Across the country Tuesday, rural white voters flocked to the polls and upended expectations of a comfortable Hillary Clinton victory.

While Boston-area residents tend to think of New England as immune to such inurbane uprisings, that’s a fantasy that fades quickly once you travel north of Portsmouth, N.H. While rural residents account for just around 10 percent of Massachusetts, Rhode Island, and Connecticut, they account for 40 percent of the New Hampshire population, and 60 percent in both Maine and Vermont.

That difference was exposed in full force as voters alienated from city life crashed the Democrats’ party on election day. The myth of a solid-blue New England was shattered by disgruntled voters from the northern hinterlands.

“Democrats have paid a steep price for ignoring rural/exurban voters for too long, and it has bitten them hard tonight,” veteran Democratic strategist Matt L. Barron of Williamsburg, Mass., told me late Tuesday night. Barron, who goes by the handle @MrRural on Twitter, has for years preached the importance of appealing to those voters.

So, while southern New England handily dispatched Donald Trump as expected, something else was happening up in those heavily rural states. Not all of it can be pinned on the rural-urban divide, to be sure. But it looks like a strong contributing factor.

New Hampshire was too close to call late into Tuesday night—literally within 15 votes past midnight. While Maine appeared to be trending very slightly in Clinton’s favor, Trump was poised to win at least one electoral college vote there—potentially his presidency-clinching 270th. That’s because, in addition to two electoral votes for winning the state, Maine awards one for winning each congressional district. Trump had the more rural 2nd district well in hand.

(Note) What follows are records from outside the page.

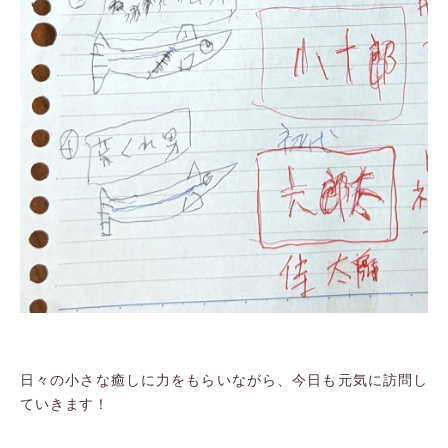
日々の小さな癒しに力をもらいながら、今日も元気に訪問し
ていきます！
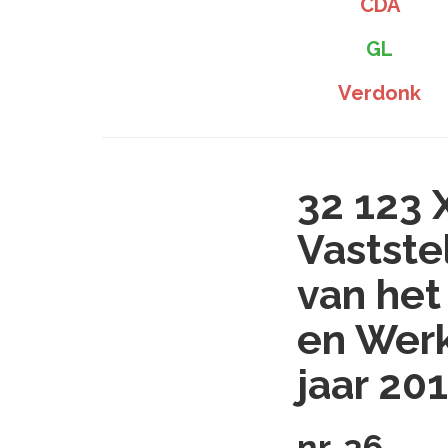
CDA
GL
Verdonk
32 123 
Vastste
van het
en Werk
jaar 20
nr. 36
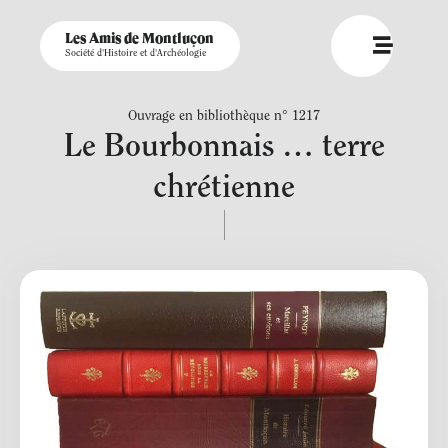
Les Amis de Montluçon
Société d'Histoire et d'Archéologie
Ouvrage en bibliothèque n° 1217
Le Bourbonnais … terre
chrétienne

As was the case around the country, in northern New England it wasn’t just the presidential race being tipped in Republicans’ favor.

New Hampshire and Vermont both elected Republican governors—Chris Sununu and Phil Scott, respectively—to replace departing Democratic ones. Freshman Republican Rep. Bruce Poliquin, of Maine’s 2nd district, won re-election handily when many expected him to lose in the presidential-year turnout. New Hampshire’s Republican U.S. Sen. Kelly Ayotte was locked in a neck-and-neck race to stave off a mighty challenge from Gov. Maggie Hassan (and to prevent Maine’s Susan Collins from becoming the lone GOP Senator from the region). Scandal-plagued New Hampshire Republican Frank Guinta, presumed to be a dead duck against repeat challenger Carol Shea-Porter, was in a too-close-to-call battle well into the wee hours. Even Democratic incumbent Ann Kuster of New Hampshire barely survived to serve another term.

The issues should be in Democrats’ favor, Barron says. But, the party targets its messages—both in substance and distribution methods—toward its city-dwelling, college-educated base. On Tuesday, Barron says, that contributed not only to Clinton’s problem in rural Wisconsin, North Carolina, Arizona, and elsewhere, but to the Democratic Senate campaigns in those states as well.

Democrats need “some basic electoral infrastructure,” Barron says, “that is focused on messaging and outreach to the Trump constituency, many of which once supported Democratic candidates like [former Rep.] Mike Michaud of Maine.”

It almost makes you wonder how the election might have gone had the Democrats nominated someone from those northern New England rural states … say, the junior senator from Vermont, Bernie Sanders.